WHAT TO PRODUCE:
List every line in this data where the string "input" occurs.

EXTRACTED ENTRIES:
►

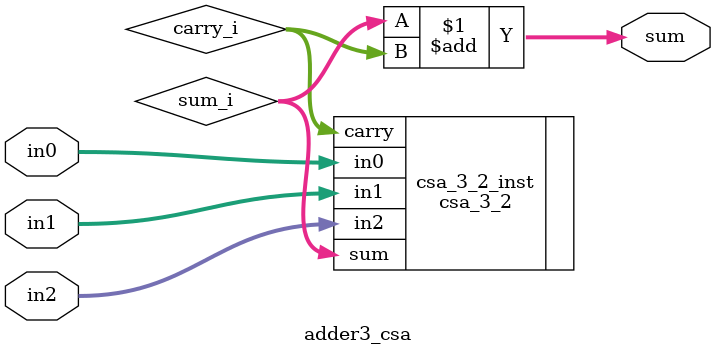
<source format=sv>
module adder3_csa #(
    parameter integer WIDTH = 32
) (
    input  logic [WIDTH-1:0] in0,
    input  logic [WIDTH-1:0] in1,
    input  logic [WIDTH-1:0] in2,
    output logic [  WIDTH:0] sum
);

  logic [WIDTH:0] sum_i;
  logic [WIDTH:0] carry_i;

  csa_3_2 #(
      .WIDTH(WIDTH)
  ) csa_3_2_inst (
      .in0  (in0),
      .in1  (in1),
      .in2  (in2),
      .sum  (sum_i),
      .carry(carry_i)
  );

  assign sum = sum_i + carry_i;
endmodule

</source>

◄

EXERCISE SOLUTION:
    input  logic [WIDTH-1:0] in0,
    input  logic [WIDTH-1:0] in1,
    input  logic [WIDTH-1:0] in2,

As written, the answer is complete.